RECORDS SHOWN
⟨

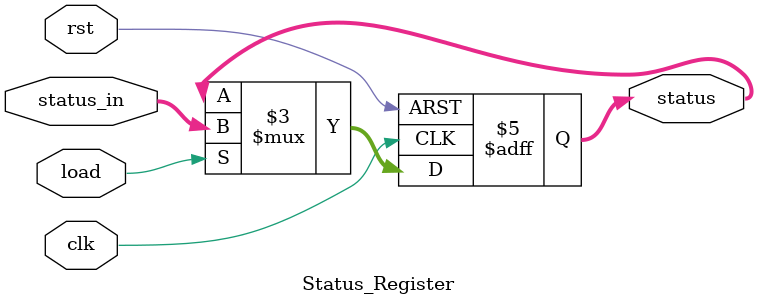
<source format=v>
module Status_Register(clk, rst, load, status_in, status);
  input clk, rst, load;
  input [3 : 0] status_in;
  output reg[3: 0] status;

  always@(negedge clk, posedge rst) begin
    if(rst) begin
      status <= 4'b0;
    end
    else if(load) begin
      status <= status_in;
    end
    else begin
      status <= status;
    end
  end

endmodule
</source>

⟩

TRY IT
Print each entry exactly, leaving pictures out.

ANSWER TO THE EXERCISE
<source format=v>
module Status_Register(clk, rst, load, status_in, status);
  input clk, rst, load;
  input [3 : 0] status_in;
  output reg[3: 0] status;

  always@(negedge clk, posedge rst) begin
    if(rst) begin
      status <= 4'b0;
    end
    else if(load) begin
      status <= status_in;
    end
    else begin
      status <= status;
    end
  end

endmodule
</source>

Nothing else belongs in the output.